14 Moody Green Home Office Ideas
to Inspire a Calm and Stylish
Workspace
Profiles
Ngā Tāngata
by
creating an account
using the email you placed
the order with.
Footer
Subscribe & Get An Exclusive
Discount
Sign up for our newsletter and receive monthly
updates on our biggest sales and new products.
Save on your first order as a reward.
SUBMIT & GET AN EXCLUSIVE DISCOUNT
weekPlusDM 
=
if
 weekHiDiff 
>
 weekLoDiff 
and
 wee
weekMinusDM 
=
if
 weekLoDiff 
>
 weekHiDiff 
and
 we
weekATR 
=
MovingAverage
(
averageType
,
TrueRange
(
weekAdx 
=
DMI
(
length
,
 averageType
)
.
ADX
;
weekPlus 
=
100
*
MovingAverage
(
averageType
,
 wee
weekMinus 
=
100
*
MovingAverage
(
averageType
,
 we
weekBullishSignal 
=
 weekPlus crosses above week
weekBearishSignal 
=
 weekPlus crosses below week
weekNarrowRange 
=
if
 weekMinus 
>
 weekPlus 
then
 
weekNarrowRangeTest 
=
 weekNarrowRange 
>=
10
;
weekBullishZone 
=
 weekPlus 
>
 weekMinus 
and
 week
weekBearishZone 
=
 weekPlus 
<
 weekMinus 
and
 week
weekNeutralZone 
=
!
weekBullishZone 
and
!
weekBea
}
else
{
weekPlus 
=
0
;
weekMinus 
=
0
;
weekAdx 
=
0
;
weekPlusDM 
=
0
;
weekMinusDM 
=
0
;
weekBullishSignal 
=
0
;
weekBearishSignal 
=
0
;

########################################

§ **The task**
Repeat all of the records above exactly as written.

§ **Final answer**
14 Moody Green Home Office Ideas
to Inspire a Calm and Stylish
Workspace
Profiles
Ngā Tāngata
by
creating an account
using the email you placed
the order with.
Footer
Subscribe & Get An Exclusive
Discount
Sign up for our newsletter and receive monthly
updates on our biggest sales and new products.
Save on your first order as a reward.
SUBMIT & GET AN EXCLUSIVE DISCOUNT
weekPlusDM 
=
if
 weekHiDiff 
>
 weekLoDiff 
and
 wee
weekMinusDM 
=
if
 weekLoDiff 
>
 weekHiDiff 
and
 we
weekATR 
=
MovingAverage
(
averageType
,
TrueRange
(
weekAdx 
=
DMI
(
length
,
 averageType
)
.
ADX
;
weekPlus 
=
100
*
MovingAverage
(
averageType
,
 wee
weekMinus 
=
100
*
MovingAverage
(
averageType
,
 we
weekBullishSignal 
=
 weekPlus crosses above week
weekBearishSignal 
=
 weekPlus crosses below week
weekNarrowRange 
=
if
 weekMinus 
>
 weekPlus 
then
 
weekNarrowRangeTest 
=
 weekNarrowRange 
>=
10
;
weekBullishZone 
=
 weekPlus 
>
 weekMinus 
and
 week
weekBearishZone 
=
 weekPlus 
<
 weekMinus 
and
 week
weekNeutralZone 
=
!
weekBullishZone 
and
!
weekBea
}
else
{
weekPlus 
=
0
;
weekMinus 
=
0
;
weekAdx 
=
0
;
weekPlusDM 
=
0
;
weekMinusDM 
=
0
;
weekBullishSignal 
=
0
;
weekBearishSignal 
=
0
;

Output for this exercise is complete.